**Prompt**
Since only part of the material is needed, please repeat exactly the line that includes "4.3. Indication of" and every line after it, up to the last.

**Provided material**
▶

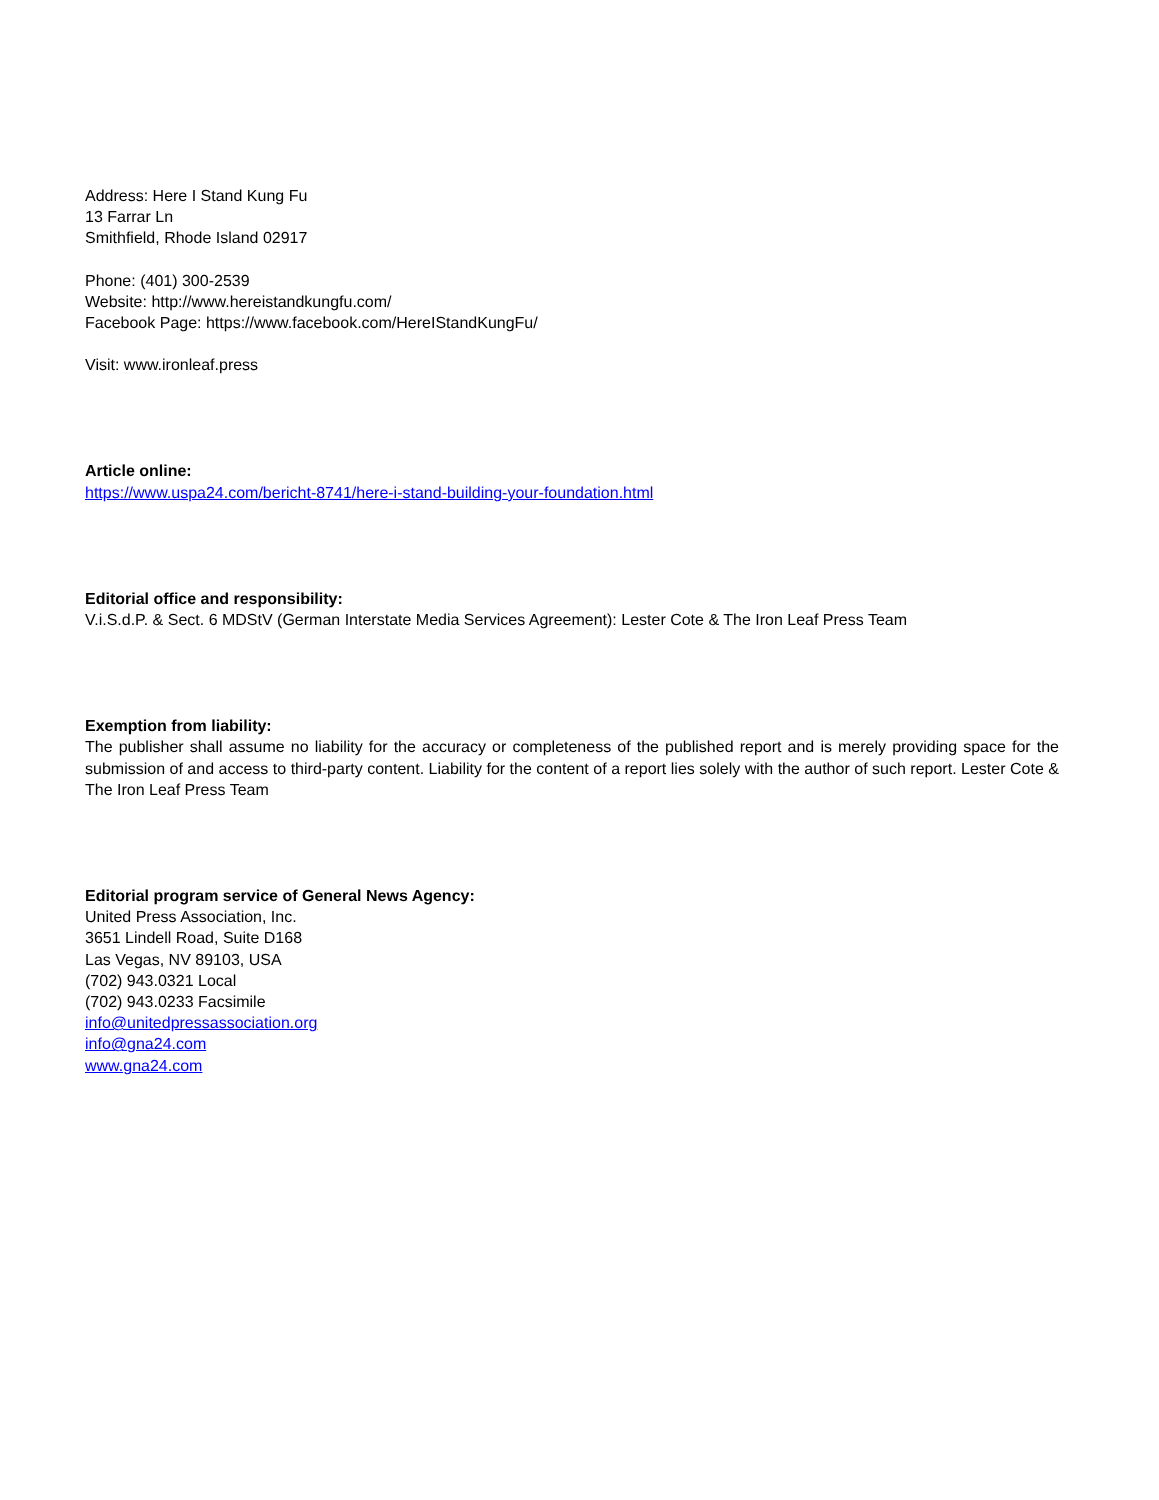Address: Here I Stand Kung Fu
13 Farrar Ln
Smithfield, Rhode Island 02917
Phone: (401) 300-2539
Website: http://www.hereistandkungfu.com/
Facebook Page: https://www.facebook.com/HereIStandKungFu/
Visit: www.ironleaf.press
Article online:
https://www.uspa24.com/bericht-8741/here-i-stand-building-your-foundation.html
Editorial office and responsibility:
V.i.S.d.P. & Sect. 6 MDStV (German Interstate Media Services Agreement): Lester Cote & The Iron Leaf Press Team
Exemption from liability:
The publisher shall assume no liability for the accuracy or completeness of the published report and is merely providing space for the submission of and access to third-party content. Liability for the content of a report lies solely with the author of such report. Lester Cote & The Iron Leaf Press Team
Editorial program service of General News Agency:
United Press Association, Inc.
3651 Lindell Road, Suite D168
Las Vegas, NV 89103, USA
(702) 943.0321 Local
(702) 943.0233 Facsimile
info@unitedpressassociation.org
info@gna24.com
www.gna24.com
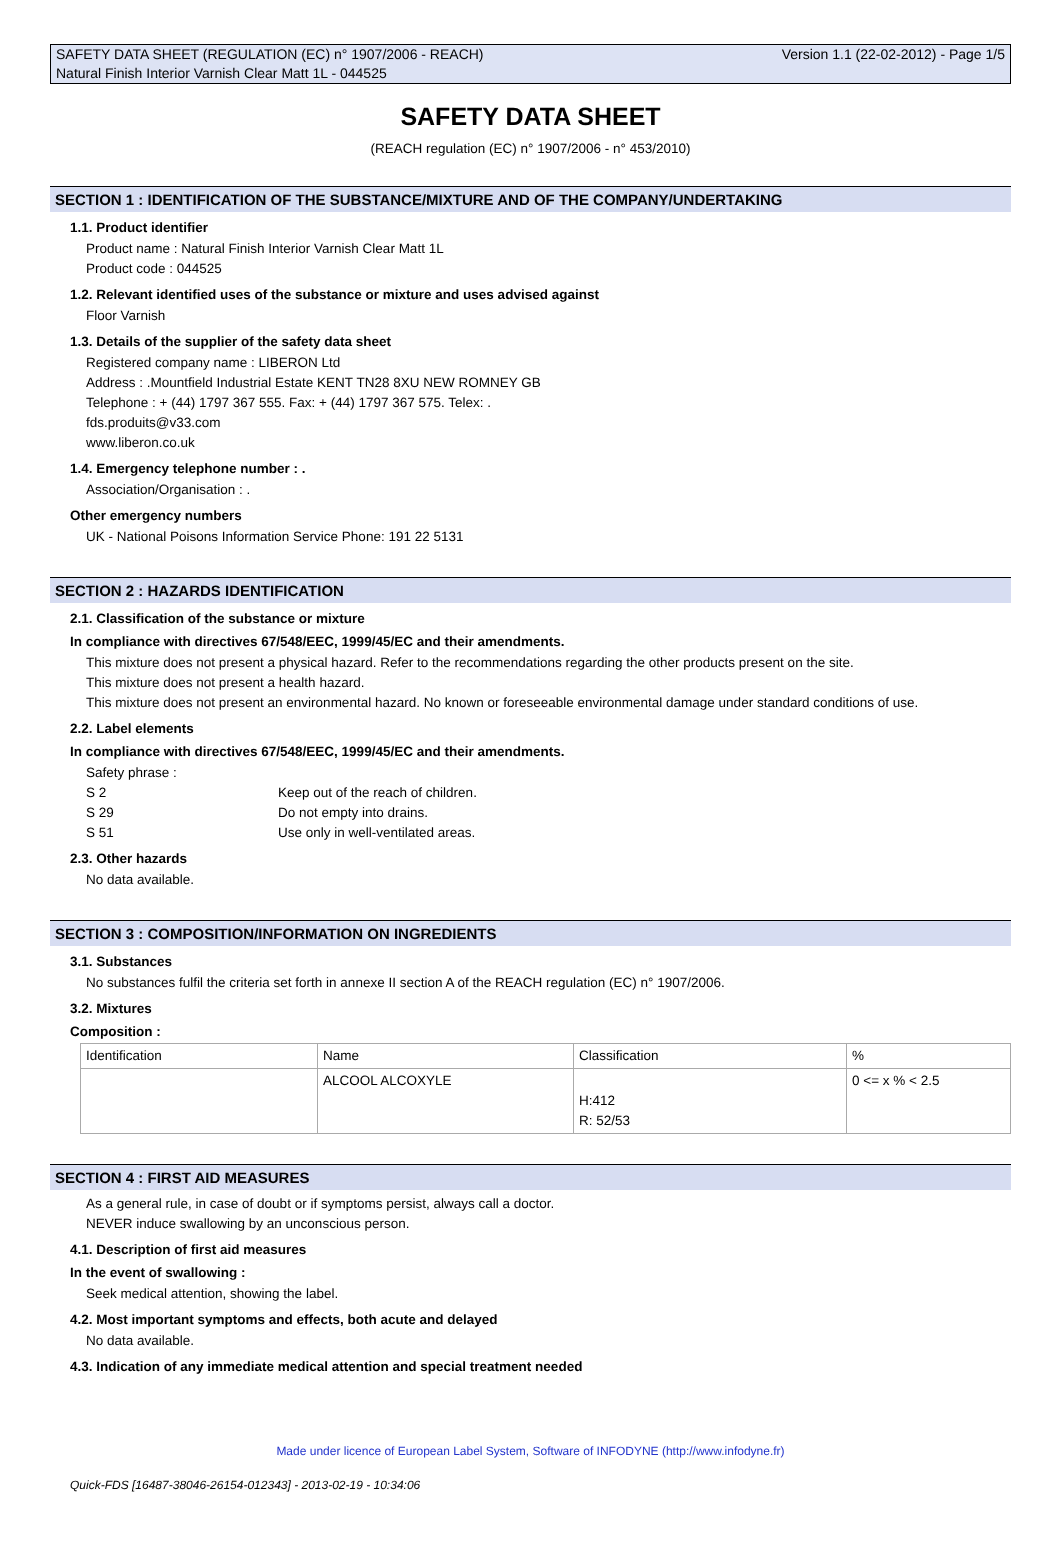SAFETY DATA SHEET (REGULATION (EC) n° 1907/2006 - REACH) Version 1.1 (22-02-2012) - Page 1/5
Natural Finish Interior Varnish Clear Matt 1L - 044525
SAFETY DATA SHEET
(REACH regulation (EC) n° 1907/2006 - n° 453/2010)
SECTION 1 : IDENTIFICATION OF THE SUBSTANCE/MIXTURE AND OF THE COMPANY/UNDERTAKING
1.1. Product identifier
Product name : Natural Finish Interior Varnish Clear Matt 1L
Product code : 044525
1.2. Relevant identified uses of the substance or mixture and uses advised against
Floor Varnish
1.3. Details of the supplier of the safety data sheet
Registered company name : LIBERON Ltd
Address : .Mountfield Industrial Estate KENT TN28 8XU NEW ROMNEY GB
Telephone : + (44) 1797 367 555. Fax: + (44) 1797 367 575. Telex: .
fds.produits@v33.com
www.liberon.co.uk
1.4. Emergency telephone number : .
Association/Organisation : .
Other emergency numbers
UK - National Poisons Information Service Phone: 191 22 5131
SECTION 2 : HAZARDS IDENTIFICATION
2.1. Classification of the substance or mixture
In compliance with directives 67/548/EEC, 1999/45/EC and their amendments.
This mixture does not present a physical hazard. Refer to the recommendations regarding the other products present on the site.
This mixture does not present a health hazard.
This mixture does not present an environmental hazard. No known or foreseeable environmental damage under standard conditions of use.
2.2. Label elements
In compliance with directives 67/548/EEC, 1999/45/EC and their amendments.
Safety phrase :
S 2 Keep out of the reach of children.
S 29 Do not empty into drains.
S 51 Use only in well-ventilated areas.
2.3. Other hazards
No data available.
SECTION 3 : COMPOSITION/INFORMATION ON INGREDIENTS
3.1. Substances
No substances fulfil the criteria set forth in annexe II section A of the REACH regulation (EC) n° 1907/2006.
3.2. Mixtures
Composition :
| Identification | Name | Classification | % |
| --- | --- | --- | --- |
| | ALCOOL ALCOXYLE | H:412 R: 52/53 | 0 <= x % < 2.5 |
SECTION 4 : FIRST AID MEASURES
As a general rule, in case of doubt or if symptoms persist, always call a doctor.
NEVER induce swallowing by an unconscious person.
4.1. Description of first aid measures
In the event of swallowing :
Seek medical attention, showing the label.
4.2. Most important symptoms and effects, both acute and delayed
No data available.
4.3. Indication of any immediate medical attention and special treatment needed
Made under licence of European Label System, Software of INFODYNE (http://www.infodyne.fr)
Quick-FDS [16487-38046-26154-012343] - 2013-02-19 - 10:34:06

◀

**Answer for the task**
4.3. Indication of any immediate medical attention and special treatment needed
Made under licence of European Label System, Software of INFODYNE (http://www.infodyne.fr)
Quick-FDS [16487-38046-26154-012343] - 2013-02-19 - 10:34:06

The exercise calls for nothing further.